神情意外激动跪地,并不推脱,当场谢恩。
兵部尚书脸上五味杂陈,怔了怔意识到什么,扬声对公主道:“符大人有‘令战之戏’获胜之功,微臣正要向殿下举荐。如今公主殿下慧眼识英才,自然大好。”
殿内顿时其乐融融,符铭上前一步站在作战沙盘前,把心中谋划和盘托出。
三月二十一日,黑云压城。
刚刚跟工部核算好工钱,在户部支取了天长观重修银两,乐颠颠准备离开皇城的晋王李城止,被请到了御书房。
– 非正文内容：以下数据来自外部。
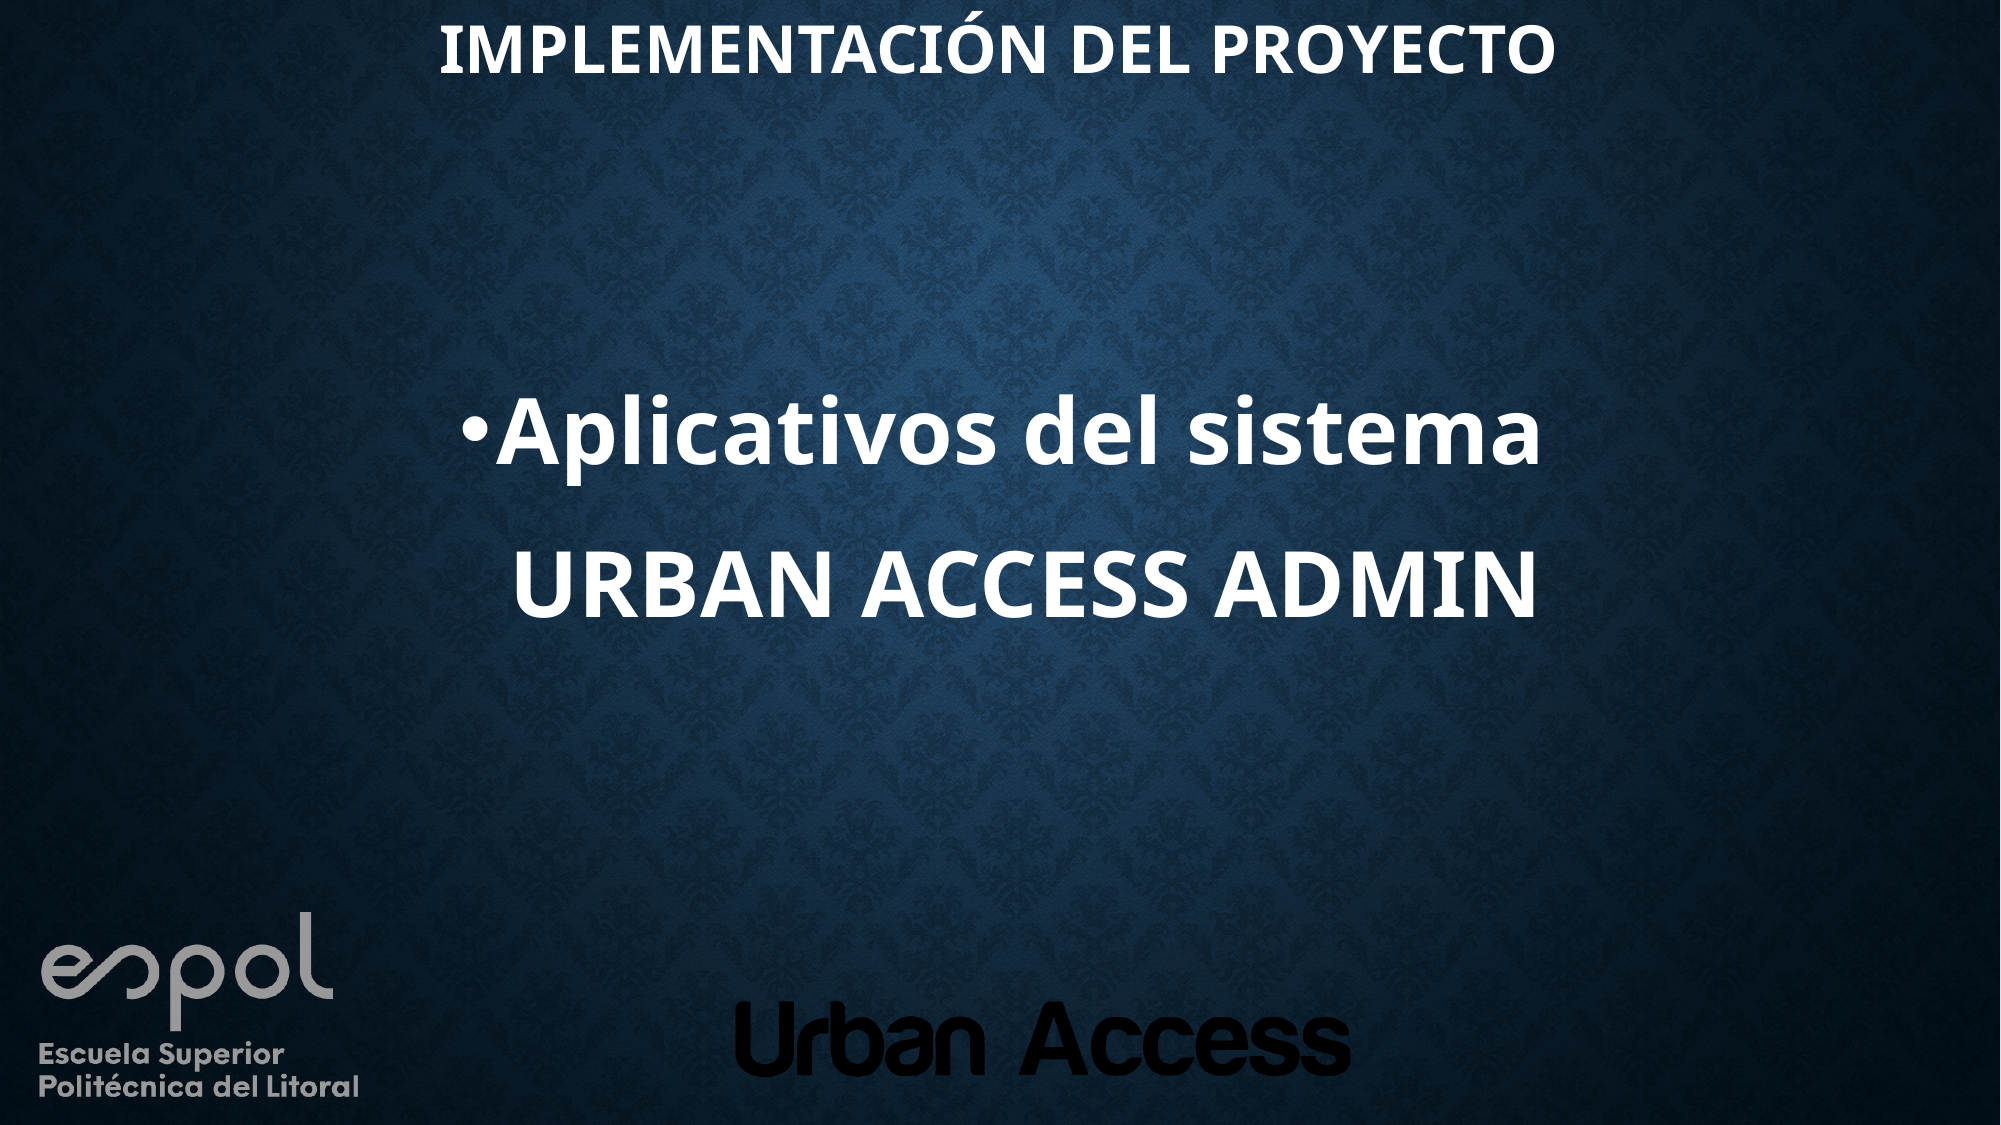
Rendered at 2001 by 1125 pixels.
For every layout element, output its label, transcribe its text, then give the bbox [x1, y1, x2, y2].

称帝登基之事虽暂时延后,但李棠已经在御书房处理公文。
李城止到时,她正抱着小郡主哄睡。
小郡主现在还没有名字,他听到李棠轻轻唱:“宝妞,宝妞,做个好梦。”
李城止自己有好几个孩子,却从来没有抱过。他探头瞅瞅道:“阿棠,宝妞乖吗?”
话音刚落,孩子便到了他怀里。
“你先抱一会儿,”李棠道,“本宫有几份文书要看。”
原来是让本王抱孩子啊。
李城止虽有些不满,可一低头看到宝妞漂亮圆润的小脸蛋,心里便似化开了蜜糖。
唉。
自己的老婆要是漂亮就好了。李家没有难看的,偏偏他的孩子最丑。
李城止想着,便听到李棠叹了口气道:“晋王哥哥,有御史参奏,揭发你私售盐粮哎。”
李城止吓了一跳抬头。
这妹妹从不曾唤自己如此亲昵,第一次喊哥哥,就是要砍他的头吗?
不要啊妹子,我只是想赚钱,不想当皇帝。
“本王……没有吧?”李城止哆嗦得几乎把宝妞丢在地上。
自从李棠有意称帝,他就明白自己已经是李棠的绊脚石。如何对待绊脚石,史书上不要太多。
砍头砍头砍头。
寻个由头砍头。
砍头了心里静,不用日夜提防睡不安稳。
“没有吗?”李棠蹙眉念起来,“西市翠红巷三号,陈家粮铺;东市赌场旁对角巷,表面卖酒,地下藏盐;洛阳府……”
“别念了!”李城止想拱手讨饶,却发现怀里抱着孩子,“公主殿下你想怎样,给个痛快话。”